Examples: Illustrating the Process

Let's work through a few more examples to solidify our understanding.

Example 1:

Solve the differential equation dy/dx = 2xy, subject to the initial condition y(0) = 1.

1. Separate variables: (1/y) dy = 2x dx

2. Integrate: ∫(1/y) dy = ∫2x dx => ln|y| = x² + C

3. Solve for y: |y| = e^(x² + C) = Ae^(x²)

4. Apply initial condition: 1 = Ae^(0²) => A = 1

Solution: y = e^(x²)

Example 2:

Solve the differential equation dy/dx = (1+y²)/(1+x²), subject to the initial condition y(0) = 1.

1. Separate variables: (1/(1+y²)) dy = (1/(1+x²)) dx

2. Integrate: ∫(1/(1+y²)) dy = ∫(1/(1+x²)) dx => arctan(y) = arctan(x) + C

3. Solve for y: y = tan(arctan(x) + C)

4. Apply initial condition: 1 = tan(arctan(0) + C) => 1 = tan(C) => C = π/4

Solution: y = tan(arctan(x) + π/4)

Example 3: A slightly more complex scenario

Solve the differential equation (x²+1)dy/dx = xy², subject to the initial condition y(0) = 1.

1. Separate variables: (1/y²) dy = x/(x²+1) dx

2. Integrate: ∫y⁻² dy = ∫x/(x²+1) dx. Notice that the integral on the right is best approached using substitution. Let u = x² + 1, then du = 2x dx. This gives:

∫y⁻² dy = (1/2)∫(1/u) du

This yields: -1/y = (1/2)ln|x²+1| + C

3. Solve for y: -1/y = (1/2)ln(x²+1) + C => y = -1/((1/2)ln(x²+1) + C)

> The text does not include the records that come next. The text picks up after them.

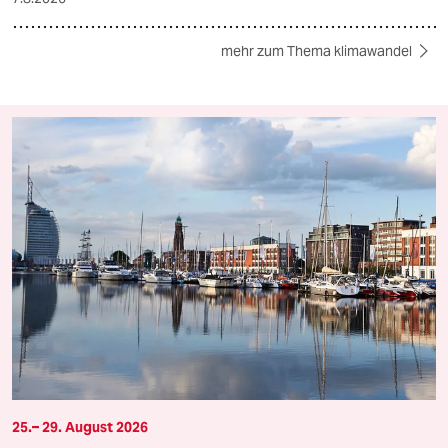
mehr zum Thema klimawandel
25.– 29. August 2026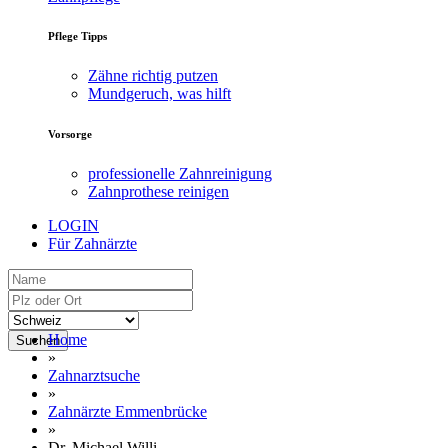
Pflege Tipps
Zähne richtig putzen
Mundgeruch, was hilft
Vorsorge
professionelle Zahnreinigung
Zahnprothese reinigen
LOGIN
Für Zahnärzte
Home
Suchen
»
Zahnarztsuche
»
Zahnärzte Emmenbrücke
»
Dr. Michael Willi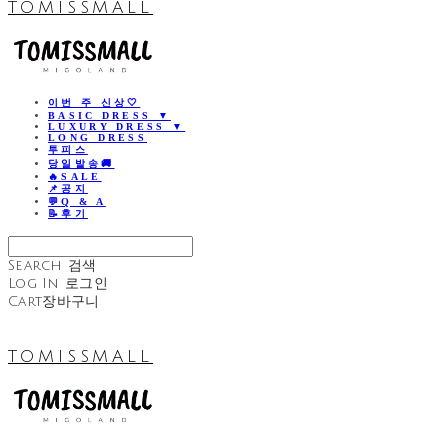
TOMISSMALL
이번 주 신상🤍
BASIC DRESS ▼
LUXURY DRESS ▼
LONG DRESS
투피스
당일발송🚚
🔥SALE
📌공지
💬Q & A
📝후기
Search
검색
Log In
로그인
Cart
장바구니
TOMISSMALL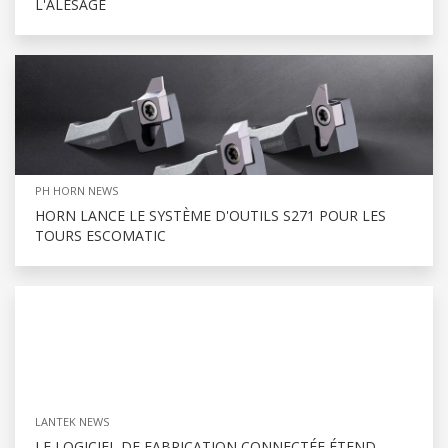
L'ALÉSAGE
PH HORN NEWS
HORN LANCE LE SYSTÈME D'OUTILS S271 POUR LES
TOURS ESCOMATIC
LANTEK NEWS
LE LOGICIEL DE FABRICATION CONNECTÉE ÉTEND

4. Apply initial condition: 1 = -1/((1/2)ln(1) + C) => 1 = -1/C => C = -1

Solution: y = -1/((1/2)ln(x²+1) - 1)

Handling Different Initial Conditions

The initial condition can appear in various forms, such as y(a) = b, where 'a' and 'b' are constants. The method remains the same; substitute the values of x = a and y = b into the general solution to find the value of the integration constant C.

Common Mistakes to Avoid

• Forgetting the constant of integration: This is a crucial step. Without the constant of integration, your solution will not be general enough and may not satisfy the initial condition.
• Incorrect separation of variables: Ensure you correctly isolate the terms involving x and y. Any mistakes here will propagate through the rest of the solution.
• Errors in integration: Double-check your integration techniques. Incorrect integration will lead to an incorrect solution.
• Algebraic mistakes: Carefully perform the algebraic manipulations involved in solving for y and applying the initial condition.

Conclusion

Solving separable differential equations with initial conditions is a fundamental skill in calculus and its applications. By mastering the step-by-step process outlined in this guide, you'll be equipped to tackle a wide range of problems and gain a deeper understanding of this important class of differential equations. Remember to practice regularly, work through various examples, and pay close attention to detail to avoid common mistakes. With consistent practice, you'll develop confidence and proficiency in solving these equations. This understanding forms a strong base for tackling more complex differential equations in the future.